Beginning with the first line below, output every record verbatim and leave out the images.

Collected data
- - -
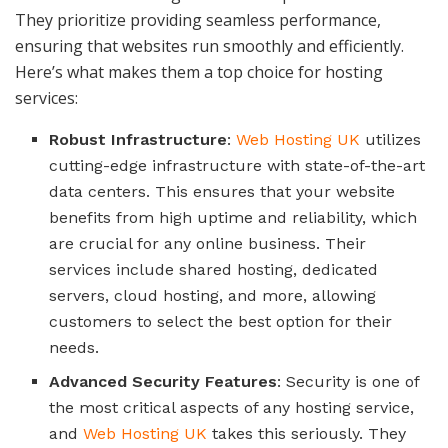
They prioritize providing seamless performance,
ensuring that websites run smoothly and efficiently.
Here’s what makes them a top choice for hosting
services:
Robust Infrastructure
:
Web Hosting UK
utilizes
cutting-edge infrastructure with state-of-the-art
data centers. This ensures that your website
benefits from high uptime and reliability, which
are crucial for any online business. Their
services include shared hosting, dedicated
servers, cloud hosting, and more, allowing
customers to select the best option for their
needs.
Advanced Security Features
: Security is one of
the most critical aspects of any hosting service,
and
Web Hosting UK
takes this seriously. They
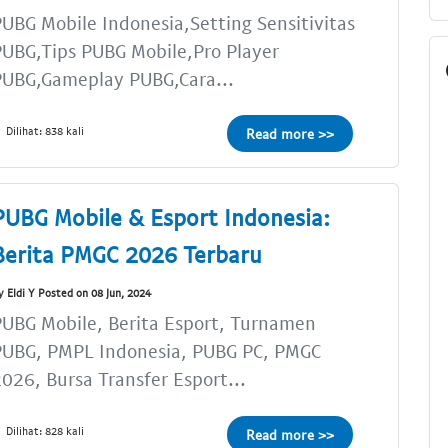
UBG Mobile Indonesia,Setting Sensitivitas
UBG,Tips PUBG Mobile,Pro Player
PUBG,Gameplay PUBG,Cara...
Dilihat: 838 kali
Read more >>
PUBG Mobile & Esport Indonesia:
Berita PMGC 2026 Terbaru
y Eldi Y Posted on 08 Jun, 2024
UBG Mobile, Berita Esport, Turnamen
PUBG, PMPL Indonesia, PUBG PC, PMGC
026, Bursa Transfer Esport...
Dilihat: 828 kali
Read more >>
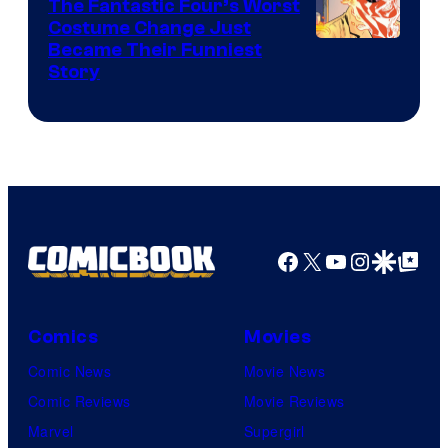
The Fantastic Four’s Worst
Pictures
Costume Change Just
Image
Became Their Funniest
Story
Courtesy
of
Marvel
Comics
Facebook
X
YouTube
Instagra
Google Disco
Google Top Pos
Comics
Movies
Comic News
Movie News
Comic Reviews
Movie Reviews
Marvel
Supergirl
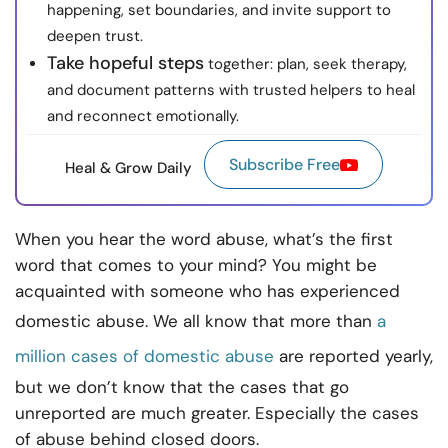
happening, set boundaries, and invite support to
deepen trust.
Take hopeful steps
together: plan, seek therapy,
and document patterns with trusted helpers to heal
and reconnect emotionally.
Subscribe Free
Heal & Grow Daily
When you hear the word abuse, what’s the first
word that comes to your mind? You might be
acquainted with someone who has experienced
domestic abuse. We all know that more than
a
million cases of domestic abuse
are reported yearly,
but we don’t know that the cases that go
unreported are much greater. Especially the cases
of abuse behind closed doors.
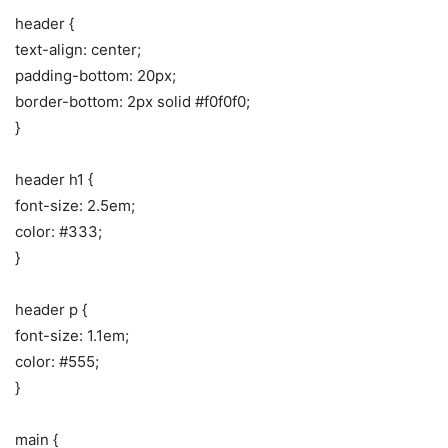
header {
text-align: center;
padding-bottom: 20px;
border-bottom: 2px solid #f0f0f0;
}
header h1 {
font-size: 2.5em;
color: #333;
}
header p {
font-size: 1.1em;
color: #555;
}
main {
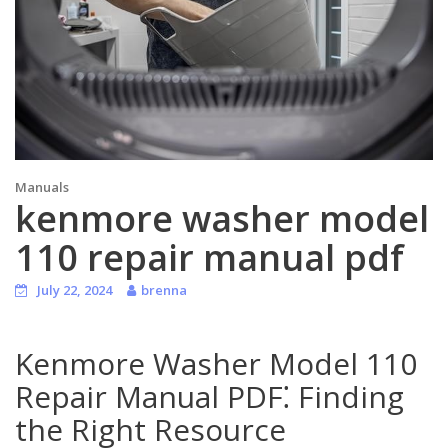
Manuals
kenmore washer model
110 repair manual pdf
July 22, 2024
brenna
Kenmore Washer Model 110
Repair Manual PDF⁚ Finding
the Right Resource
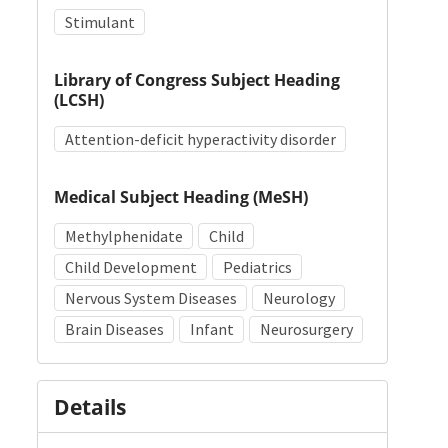
Stimulant
Library of Congress Subject Heading
(LCSH)
Attention-deficit hyperactivity disorder
Medical Subject Heading (MeSH)
Methylphenidate
Child
Child Development
Pediatrics
Nervous System Diseases
Neurology
Brain Diseases
Infant
Neurosurgery
Details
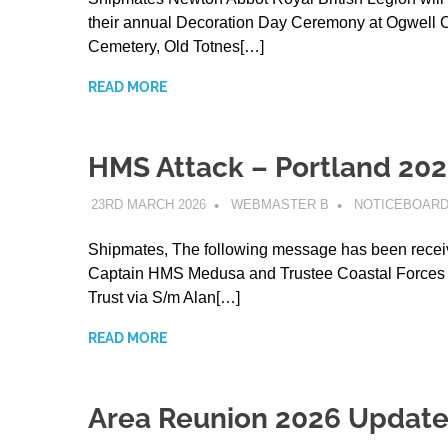
their annual Decoration Day Ceremony at Ogwell 
Cemetery, Old Totnes[…]
READ MORE
HMS Attack – Portland 20
23RD MARCH 2026
WEBMASTER B
NOTICEBOAR
Shipmates, The following message has been recei
Captain HMS Medusa and Trustee Coastal Forces 
Trust via S/m Alan[…]
READ MORE
Area Reunion 2026 Updat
- - -
**Solution for this problem**
They prioritize providing seamless performance,
ensuring that websites run smoothly and efficiently.
Here’s what makes them a top choice for hosting
services:
Robust Infrastructure
:
Web Hosting UK
utilizes
cutting-edge infrastructure with state-of-the-art
data centers. This ensures that your website
benefits from high uptime and reliability, which
are crucial for any online business. Their
services include shared hosting, dedicated
servers, cloud hosting, and more, allowing
customers to select the best option for their
needs.
Advanced Security Features
: Security is one of
the most critical aspects of any hosting service,
and
Web Hosting UK
takes this seriously. They
UBG Mobile Indonesia,Setting Sensitivitas
UBG,Tips PUBG Mobile,Pro Player
PUBG,Gameplay PUBG,Cara...
Dilihat: 838 kali
Read more >>
PUBG Mobile & Esport Indonesia:
Berita PMGC 2026 Terbaru
y Eldi Y Posted on 08 Jun, 2024
UBG Mobile, Berita Esport, Turnamen
PUBG, PMPL Indonesia, PUBG PC, PMGC
026, Bursa Transfer Esport...
Dilihat: 828 kali
Read more >>
The Fantastic Four’s Worst
Pictures
Costume Change Just
Image
Became Their Funniest
Story
Courtesy
of
Marvel
Comics
Facebook
X
YouTube
Instagra
Google Disco
Google Top Pos
Comics
Movies
Comic News
Movie News
Comic Reviews
Movie Reviews
Marvel
Supergirl
happening, set boundaries, and invite support to
deepen trust.
Take hopeful steps
together: plan, seek therapy,
and document patterns with trusted helpers to heal
and reconnect emotionally.
Subscribe Free
Heal & Grow Daily
When you hear the word abuse, what’s the first
word that comes to your mind? You might be
acquainted with someone who has experienced
domestic abuse. We all know that more than
a
million cases of domestic abuse
are reported yearly,
but we don’t know that the cases that go
unreported are much greater. Especially the cases
of abuse behind closed doors.
header {
text-align: center;
padding-bottom: 20px;
border-bottom: 2px solid #f0f0f0;
}
header h1 {
font-size: 2.5em;
color: #333;
}
header p {
font-size: 1.1em;
color: #555;
}
main {
Manuals
kenmore washer model
110 repair manual pdf
July 22, 2024
brenna
Kenmore Washer Model 110
Repair Manual PDF⁚ Finding
the Right Resource
Stimulant
Library of Congress Subject Heading
(LCSH)
Attention-deficit hyperactivity disorder
Medical Subject Heading (MeSH)
Methylphenidate
Child
Child Development
Pediatrics
Nervous System Diseases
Neurology
Brain Diseases
Infant
Neurosurgery
Details
their annual Decoration Day Ceremony at Ogwell 
Cemetery, Old Totnes[…]
READ MORE
HMS Attack – Portland 20
23RD MARCH 2026
WEBMASTER B
NOTICEBOAR
Shipmates, The following message has been recei
Captain HMS Medusa and Trustee Coastal Forces 
Trust via S/m Alan[…]
READ MORE
Area Reunion 2026 Updat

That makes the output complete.